Throughout the past 15 years transit planners, elected officials and residents of east and southeast Charlotte disagreed over whether the Silver Line should be bus rapid transit or light rail and whether a light rail project, if one was chosen, should run in the middle of Independence Boulevard or find another route.
The conundrum is that Independence Boulevard, U.S. 74, is not conducive to the kind of walkable neighborhoods in which light rail transit works best. It’s plagued by congestion, carrying more than 100,000 vehicles daily in some spots. It’s notorious throughout the region for ugly strip development, fading shopping centers with massive surface parking lots, and massive traffic problems exacerbated by traffic lights and drivers turning into the numerous car lots, big box stores and shopping centers. The section nearest uptown Charlotte has been converted to a freeway-style highway, and the state plans to extend the freeway eastward. And it’s tough to build an attractive walkable neighborhood alongside a freeway. (See “Another Independence Boulevard: Lost opportunity or potential future?)
BUS V. RAIL: DISCRIMINATION?
Adding to the debate about the route is this: As early as 2002 East Charlotte residents and some elected officials balked at the idea of bus transit for the corridor. “Equal Infrastructure for All Corridors” read a sign at a public hearing in October 2002. West and East Charlotte neighborhoods formed a coalition to protest what their petition called “unequal distribution of tax revenue.” The petition added, “It is an affront to be treated as second class citizens.”
Nevertheless, the 2030 Transit Plan, adopted in 2006, called for BRT on the southeast corridor. However, it hedged its language, saying light rail would also be evaluated.
In 2011 a national study panel of the Urban Land Institute concluded that putting light rail stations in the center of Independence Boulevard would kill any chances for transit-oriented development.
The ULI study recommended expanding bus service along Independence using a dedicated lane as part of the ongoing lane expansion project, and finding a better path for the light rail, such as Monroe Road.
Later in 2011 the MTC scrapped the idea of transit – whether BRT or light rail – down the middle of Independence and told CATS to look at options for rail in the corridor and for improved bus service. The current study began in 2015.

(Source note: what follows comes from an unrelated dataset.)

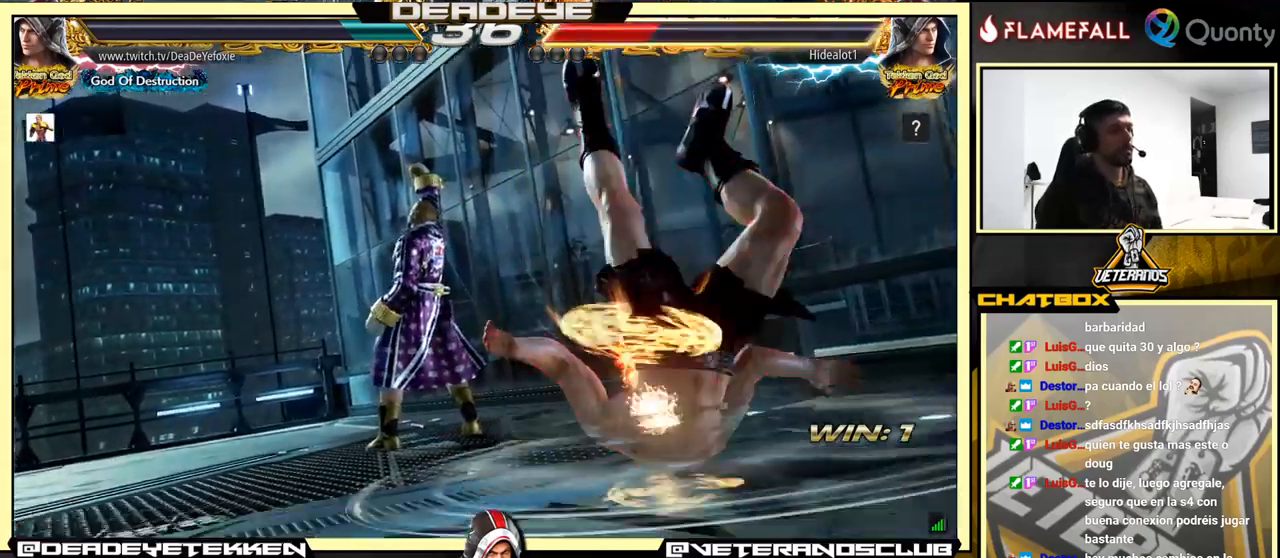
{"buttons": [], "left_stick": "center", "events": []}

NEW PROPOSAL USES INDEPENDENCE AND MONROE ROAD
The latest proposal from CATS blends an Independence route with a Monroe Road route. It shows a light rail track running beside Independence Boulevard until about Village Lake Drive, where it shoots south to Monroe Road. From there it follows Monroe to Matthews, using Sam Newell Road, Independence Pointe Parkway and other routes to connect to downtown Matthews, the Mecklenburg County Sportsplex and end at CPCC’s Levine campus on the east side of I 485.

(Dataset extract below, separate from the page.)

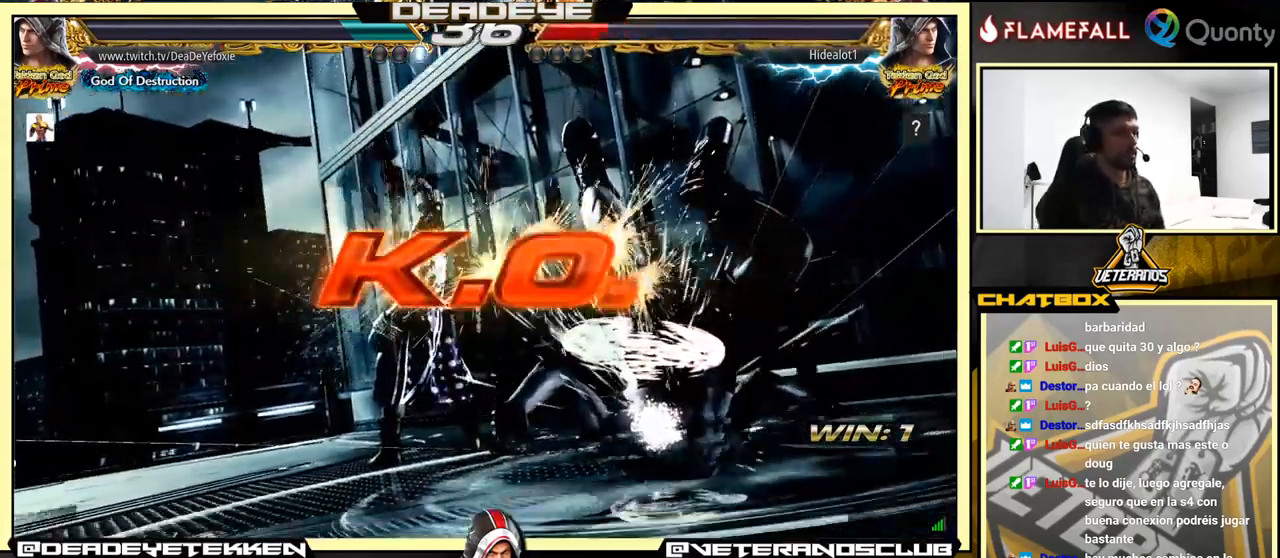
{"buttons": [], "left_stick": "center", "events": []}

In addition, McDonald told the council, the Silver Line plan makes recommendations for expanded bus service, including more express buses using the to-be-built express lane in the center of the highway, and enhanced service on Central Avenue and Albemarle Road.
With no funding for the light rail, it looks as if the enhanced bus service, using the express lanes down the center of Independence, will be the first transit to get moving on the southeast corridor.
Just as that 1998 plan proposed.
* The early colors assigned to the CATS transit routes appear to have been drawn from Boston’s MBTA system. CATS’ first CEO, Ron Tober, worked in Boston early in his career. In Boston, commuter rail lines are shown in purple, subway/light rail lines are green, blue and orange, and the city’s BRT line is silver. In Charlotte, the commuter rail line proposed for north Mecklenburg was originally shown in purple on CATS maps but it became the “Red Line” in honor of the Davidson College Wildcats. Charlotte’s Silver Line color remains, despite the proposed switch from BRT to light rail.